May 05, 2007

Brazil in the news: AIDS

President Lula has given the green light to let Brazil manufacture a generic AIDS drug whose patent originally belongs to the American pharmaceutical industry Merck & Co. The "compulsory license" allows the country to buy or produce the AIDS drug efavirenz at a smaller price, and although there had been threats to bypass drug patents before, this is the first time it has been done here.

Read more about the issue in this
article published in the New York Times. What do you think? Is the Brazilian government right in breaking Merck's patent?

3 comments:

name said...

Hi Blog,

It is hard to comment if we dont know the numbers behind Lula's decision, but we point some questions:

1. Will this decision decrease future investments in medicine technology in Brazil?

I dont know, companies and future will tell us.

2. Is ''Between our business and our health, we are going to take care of our health,'' Lula, a nice and dangerous speech?

Yes. People will love it, and go back to question 1.
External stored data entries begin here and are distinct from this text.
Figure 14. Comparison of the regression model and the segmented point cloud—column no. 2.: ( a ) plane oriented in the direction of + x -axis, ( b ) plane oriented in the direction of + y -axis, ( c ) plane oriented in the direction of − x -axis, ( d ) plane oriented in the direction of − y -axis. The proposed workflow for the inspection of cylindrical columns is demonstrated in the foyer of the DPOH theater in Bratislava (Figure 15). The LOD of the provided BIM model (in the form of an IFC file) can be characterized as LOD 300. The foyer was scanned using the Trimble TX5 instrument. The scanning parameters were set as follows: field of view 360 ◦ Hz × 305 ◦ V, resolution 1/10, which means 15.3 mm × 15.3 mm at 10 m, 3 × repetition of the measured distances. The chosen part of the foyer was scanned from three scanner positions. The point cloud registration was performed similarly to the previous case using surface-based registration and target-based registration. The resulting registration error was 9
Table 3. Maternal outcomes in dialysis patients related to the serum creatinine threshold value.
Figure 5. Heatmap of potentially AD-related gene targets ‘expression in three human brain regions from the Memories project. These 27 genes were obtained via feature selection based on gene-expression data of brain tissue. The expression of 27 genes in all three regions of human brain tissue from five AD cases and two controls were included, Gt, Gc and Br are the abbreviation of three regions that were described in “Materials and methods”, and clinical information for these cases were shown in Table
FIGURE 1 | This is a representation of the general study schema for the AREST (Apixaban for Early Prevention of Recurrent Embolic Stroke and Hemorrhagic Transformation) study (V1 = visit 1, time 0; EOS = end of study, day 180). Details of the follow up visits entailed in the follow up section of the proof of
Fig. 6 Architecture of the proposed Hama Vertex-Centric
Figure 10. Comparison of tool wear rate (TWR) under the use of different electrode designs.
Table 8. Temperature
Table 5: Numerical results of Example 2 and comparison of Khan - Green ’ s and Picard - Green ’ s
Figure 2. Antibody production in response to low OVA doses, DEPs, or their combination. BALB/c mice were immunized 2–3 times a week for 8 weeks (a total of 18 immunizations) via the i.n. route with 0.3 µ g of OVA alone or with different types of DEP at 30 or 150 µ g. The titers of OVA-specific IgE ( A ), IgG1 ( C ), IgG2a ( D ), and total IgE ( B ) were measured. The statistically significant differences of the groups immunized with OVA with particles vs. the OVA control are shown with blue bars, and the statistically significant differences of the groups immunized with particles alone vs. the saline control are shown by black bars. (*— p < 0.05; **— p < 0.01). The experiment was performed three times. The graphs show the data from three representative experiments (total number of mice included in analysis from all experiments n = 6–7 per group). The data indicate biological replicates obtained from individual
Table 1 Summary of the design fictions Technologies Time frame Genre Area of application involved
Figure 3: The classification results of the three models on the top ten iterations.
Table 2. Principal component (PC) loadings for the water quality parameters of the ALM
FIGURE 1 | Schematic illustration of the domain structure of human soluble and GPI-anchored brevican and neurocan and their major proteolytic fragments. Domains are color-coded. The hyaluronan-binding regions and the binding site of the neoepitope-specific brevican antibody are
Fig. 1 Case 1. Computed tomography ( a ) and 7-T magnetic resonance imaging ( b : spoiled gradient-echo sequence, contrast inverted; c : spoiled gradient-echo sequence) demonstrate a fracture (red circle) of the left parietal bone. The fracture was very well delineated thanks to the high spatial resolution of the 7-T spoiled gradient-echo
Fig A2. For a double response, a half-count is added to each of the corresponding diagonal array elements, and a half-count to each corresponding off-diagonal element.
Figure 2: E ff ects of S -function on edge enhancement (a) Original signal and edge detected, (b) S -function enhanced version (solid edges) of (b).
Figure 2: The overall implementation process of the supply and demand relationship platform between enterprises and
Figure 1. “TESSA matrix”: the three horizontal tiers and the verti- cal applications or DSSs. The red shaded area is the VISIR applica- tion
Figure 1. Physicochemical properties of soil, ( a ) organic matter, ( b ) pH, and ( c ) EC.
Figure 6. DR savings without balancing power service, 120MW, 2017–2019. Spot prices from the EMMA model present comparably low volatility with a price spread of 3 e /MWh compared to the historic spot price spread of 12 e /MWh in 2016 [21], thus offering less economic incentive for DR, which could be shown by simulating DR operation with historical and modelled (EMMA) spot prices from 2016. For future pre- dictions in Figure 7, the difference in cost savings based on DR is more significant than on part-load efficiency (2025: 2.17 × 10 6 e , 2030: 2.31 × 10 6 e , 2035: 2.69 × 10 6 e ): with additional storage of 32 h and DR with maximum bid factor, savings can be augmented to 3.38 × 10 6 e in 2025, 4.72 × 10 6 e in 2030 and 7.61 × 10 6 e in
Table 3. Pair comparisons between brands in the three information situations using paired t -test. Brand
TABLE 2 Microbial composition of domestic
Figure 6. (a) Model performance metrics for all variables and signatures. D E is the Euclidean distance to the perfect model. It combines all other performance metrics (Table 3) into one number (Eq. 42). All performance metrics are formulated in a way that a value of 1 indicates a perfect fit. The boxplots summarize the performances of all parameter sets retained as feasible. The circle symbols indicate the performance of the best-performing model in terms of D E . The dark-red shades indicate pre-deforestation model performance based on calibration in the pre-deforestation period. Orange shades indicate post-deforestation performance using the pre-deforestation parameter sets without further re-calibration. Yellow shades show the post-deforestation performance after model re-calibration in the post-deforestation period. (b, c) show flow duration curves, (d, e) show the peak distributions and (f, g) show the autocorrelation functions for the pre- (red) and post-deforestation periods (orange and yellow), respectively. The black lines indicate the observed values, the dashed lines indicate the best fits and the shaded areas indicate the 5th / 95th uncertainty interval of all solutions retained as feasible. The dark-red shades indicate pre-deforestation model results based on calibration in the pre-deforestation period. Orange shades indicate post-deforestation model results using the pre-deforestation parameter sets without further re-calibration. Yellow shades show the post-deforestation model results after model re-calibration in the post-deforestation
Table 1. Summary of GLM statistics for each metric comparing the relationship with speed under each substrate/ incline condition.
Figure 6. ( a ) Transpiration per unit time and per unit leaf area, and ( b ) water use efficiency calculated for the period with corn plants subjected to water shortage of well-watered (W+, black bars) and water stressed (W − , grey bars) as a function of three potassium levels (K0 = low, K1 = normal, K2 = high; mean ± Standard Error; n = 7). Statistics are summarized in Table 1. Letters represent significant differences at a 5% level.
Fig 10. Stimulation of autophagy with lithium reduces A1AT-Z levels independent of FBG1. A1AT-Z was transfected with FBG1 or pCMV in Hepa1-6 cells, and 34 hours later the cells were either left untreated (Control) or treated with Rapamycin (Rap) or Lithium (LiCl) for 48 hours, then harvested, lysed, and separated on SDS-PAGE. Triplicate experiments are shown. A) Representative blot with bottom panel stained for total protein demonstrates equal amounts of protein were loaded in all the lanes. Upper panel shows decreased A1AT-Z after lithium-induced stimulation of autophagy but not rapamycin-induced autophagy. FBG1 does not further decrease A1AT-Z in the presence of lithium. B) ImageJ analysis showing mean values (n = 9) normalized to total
Lets hope Brazilian government has taken the right decision in long term path, not only for the actual government.

Cheers, Ronaldo

Mônica said...

Yes, Ronaldo, this looks like the beginning of a long battle... There are many issues involved, and let's just hope that the most important characters in this story - the AIDS patients - will really be everybody's top priority.

name said...

I totally agrre, Monica! Lets hope AIDS patients are the first priority!